1. Interest rates will go up.
2. Supply chain issues are persistent but should continue to improve as the year progresses.
3. Inflation, especially as regards energy, will increase, leading to higher costs for transportation and shipping.
U.S. energy stocks to use have been depleted after two years of growing demand and slower production. “We've really drawn down on the stocks, and we haven't been in a situation where we've been able to see enough production increase to offset the demand for all of our products related to the energy sector,” Murphy said. “This is really important because when you start talking about those types of stocks, and you couple that without increasing demand, you put yourself in a situation where the market needs to get high enough to try to ration the usage of our product.”
The U.S. is a long way from getting back to the pre-COVID-19 levels of production and supply in crude oil. The rig counts are recovering slowly because of labor issues and a lack of investment in fossil fuel production. While the federal estimates predict a slow recovery for fossil fuel consumption, Murphy suggests a quicker recovery to pre-COVID-19 consumption levels and that the gap between global production and global consumption will become much smaller. “We could easily see prices up there towards $100 or $110 a barrel. … We’re certainly going to see crude oil prices move higher.”

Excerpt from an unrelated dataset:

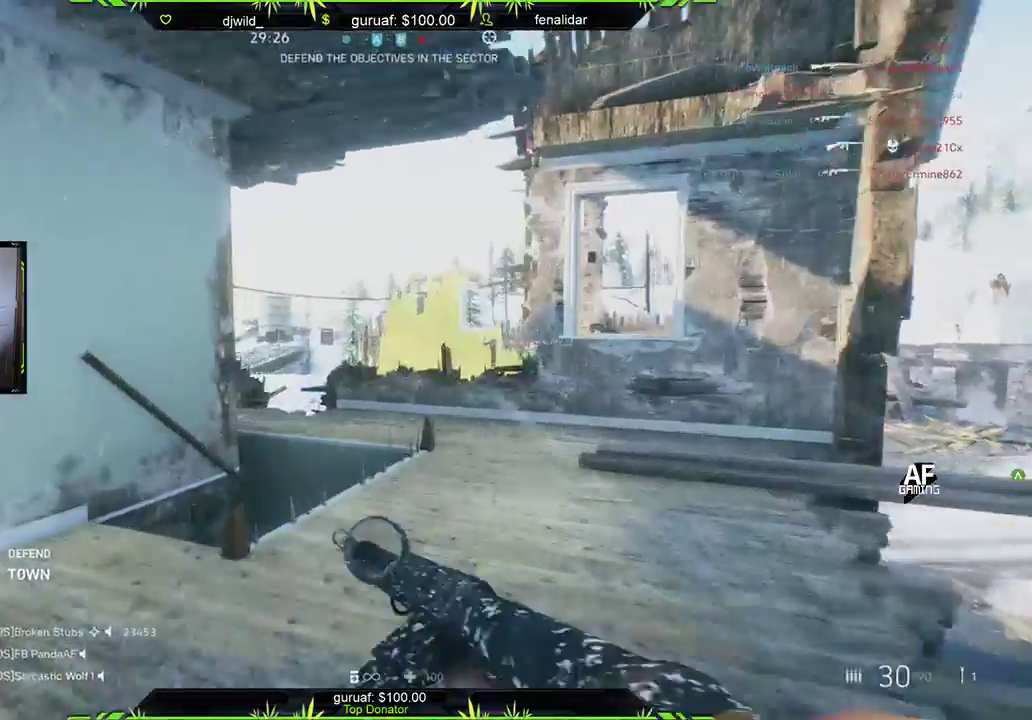
{"buttons": [], "left_stick": "up-right", "right_stick": "right", "events": [[117, "right_stick", "center"], [350, "right_stick", "right"], [400, "left_stick", "up-right"]]}
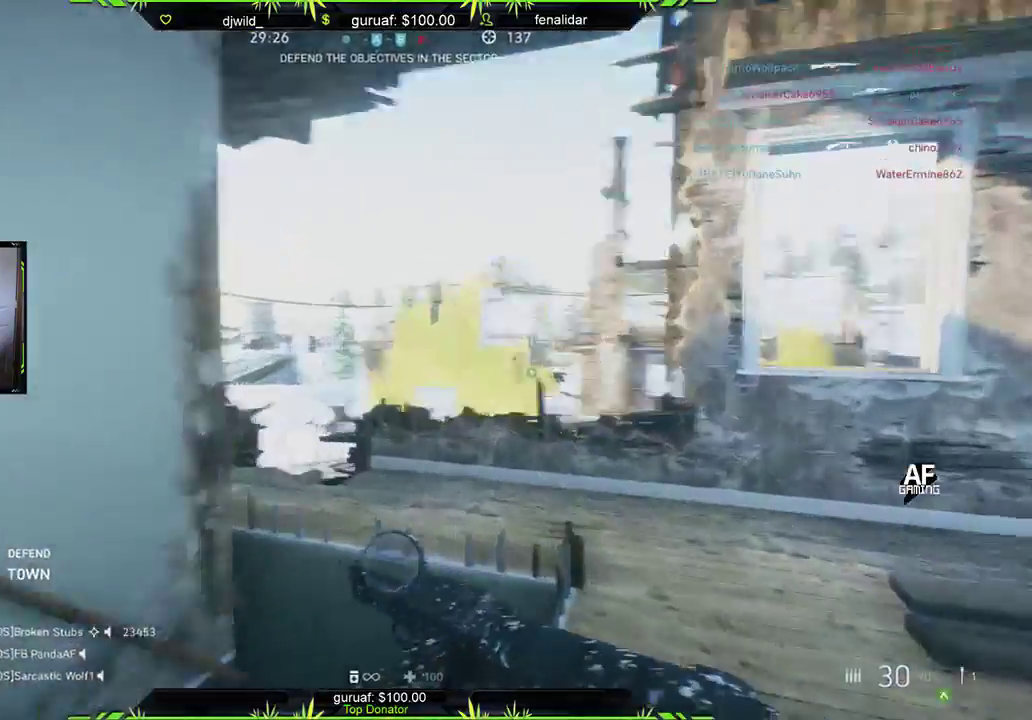
{"buttons": [], "left_stick": "up-right", "right_stick": "right", "events": [[67, "right_stick", "center"], [350, "right_stick", "right"]]}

Higher prices aren’t the only things to watch out for. “We have to expect a lot of volatility in this market, and that'll be the case for many of our commodities that we deal with, energy in particular,” he said. “Taking that back to the economic side of things, the cost to be able to transport goods and services, cattle and grain, is going to be more as we go through 2022.”
Feed grain acreage
Corn plantings are down 1.5 million acres from last year at 91.8 acres; soybeans are holding steady at 87.3 million acres. Winter wheat acres are up 749,000 acres. Spring wheat is going to be the key. Murphy predicts a swing from corn production into spring wheat in Minnesota and the Dakotas, bumping the planting up by 1.5 million acres. Cotton acres are also expected to increase by about 800,000 acres. “That shift in that northern Corn Belt will be the difference in terms of us losing corn acres and that shift going into spring wheat.”
Murphy said ethanol producers have been as profitable in the last several months as they have been in two years and are trying to build stocks up to meet that demand out there, so the amount of corn being utilized for ethanol production has increased. Domestic demand for ethanol should increase steadily as more people get out and about as COVID-19 restrictions lift.

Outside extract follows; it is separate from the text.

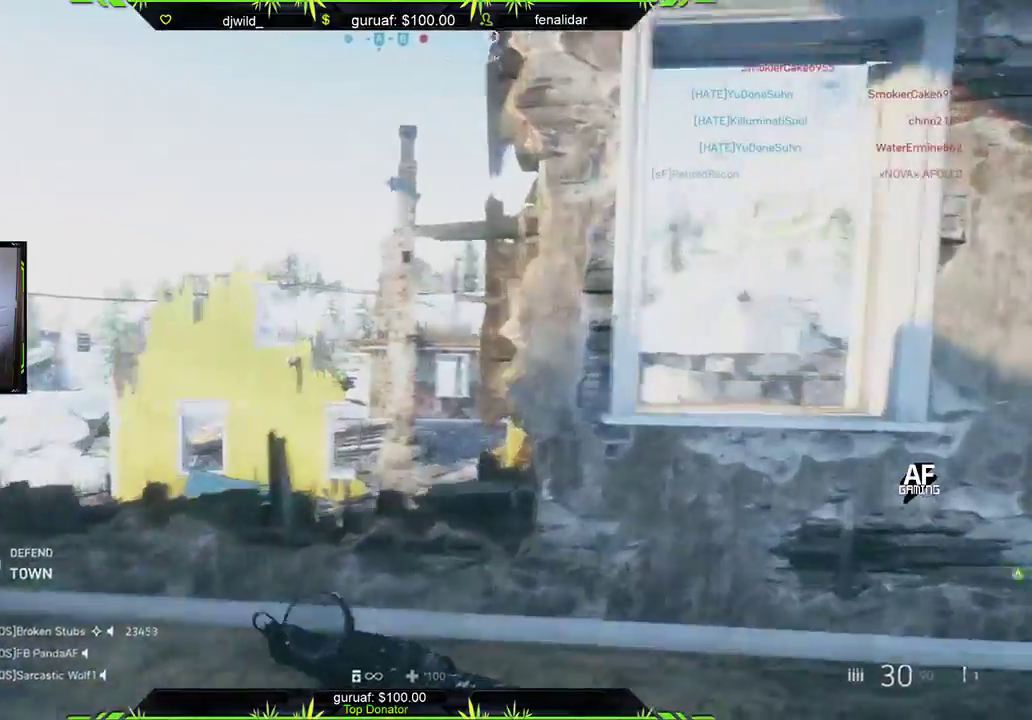
{"buttons": [], "left_stick": "right", "right_stick": "center", "events": [[50, "right_stick", "down"], [133, "right_stick", "center"], [317, "left_stick", "right"]]}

Exports are more of a wild card. China will continue to have demand, but that can change depending on their problems with African swine flu and resulting demand (or lack thereof) for corn. The U.S. is one of the few countries that has corn to export, so the market and demand should remain steady and relatively balanced, regardless of crop yields in South America.
Corn yield is estimated at about 180.6 bushels per acre in 2022-23. Murphy said corn prices should, fortunately, remain elevated, since higher costs for inputs like fertilizer mean higher breakevens across the board. “We know long term that farming tends to be a break-even business like many commodities, but that cost of production is high, and it'll sustain itself because of all these inflationary pressures.”
PHOTO: CattleFax analyst Mike Murphy outlined three key components of the current and future market situation at the 2022 National Cattlemen’s Beef Association Cattle Industry Convention in Houston, Texas. Photo by David Cooper.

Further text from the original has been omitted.